Exercise objective: Restrict the output to the lines below starting at the one that contains "in_second: [788, 622]" and ending at the one that contains "in_first: [447, 270]", and restate them word for word, both ends included.

Object matching data:
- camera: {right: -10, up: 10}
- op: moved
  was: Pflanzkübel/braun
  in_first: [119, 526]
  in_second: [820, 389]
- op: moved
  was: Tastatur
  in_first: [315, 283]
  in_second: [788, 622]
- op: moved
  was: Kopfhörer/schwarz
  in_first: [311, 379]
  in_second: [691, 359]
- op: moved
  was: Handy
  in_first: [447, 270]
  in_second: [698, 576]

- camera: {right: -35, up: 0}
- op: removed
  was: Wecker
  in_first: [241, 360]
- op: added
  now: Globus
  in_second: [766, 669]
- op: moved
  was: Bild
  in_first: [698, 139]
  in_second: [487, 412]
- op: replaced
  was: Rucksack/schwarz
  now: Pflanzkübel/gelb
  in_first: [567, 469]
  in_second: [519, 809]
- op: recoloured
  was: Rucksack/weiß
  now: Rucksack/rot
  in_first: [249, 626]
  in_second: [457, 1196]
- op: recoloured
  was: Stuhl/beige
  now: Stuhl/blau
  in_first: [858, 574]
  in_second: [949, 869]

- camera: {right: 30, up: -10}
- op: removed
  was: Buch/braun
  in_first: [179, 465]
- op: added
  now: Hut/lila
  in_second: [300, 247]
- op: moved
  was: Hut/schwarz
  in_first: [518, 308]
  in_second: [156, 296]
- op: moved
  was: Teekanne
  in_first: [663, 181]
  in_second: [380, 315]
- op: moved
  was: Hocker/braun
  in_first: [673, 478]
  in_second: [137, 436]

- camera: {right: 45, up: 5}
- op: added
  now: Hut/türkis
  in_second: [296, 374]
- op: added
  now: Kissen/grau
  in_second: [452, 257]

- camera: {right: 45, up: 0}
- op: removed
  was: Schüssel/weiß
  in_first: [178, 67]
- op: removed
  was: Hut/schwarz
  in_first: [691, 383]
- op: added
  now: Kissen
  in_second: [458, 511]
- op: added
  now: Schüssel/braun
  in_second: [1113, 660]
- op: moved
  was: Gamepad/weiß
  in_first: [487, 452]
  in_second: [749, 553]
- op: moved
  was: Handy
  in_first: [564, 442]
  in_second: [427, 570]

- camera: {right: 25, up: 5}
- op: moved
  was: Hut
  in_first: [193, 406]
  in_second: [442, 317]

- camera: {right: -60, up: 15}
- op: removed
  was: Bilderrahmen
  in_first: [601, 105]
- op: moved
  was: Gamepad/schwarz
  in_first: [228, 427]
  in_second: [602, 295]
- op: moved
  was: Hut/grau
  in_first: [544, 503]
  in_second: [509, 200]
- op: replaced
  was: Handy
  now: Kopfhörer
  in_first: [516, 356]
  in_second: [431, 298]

Answer section:
  in_second: [788, 622]
- op: moved
  was: Kopfhörer/schwarz
  in_first: [311, 379]
  in_second: [691, 359]
- op: moved
  was: Handy
  in_first: [447, 270]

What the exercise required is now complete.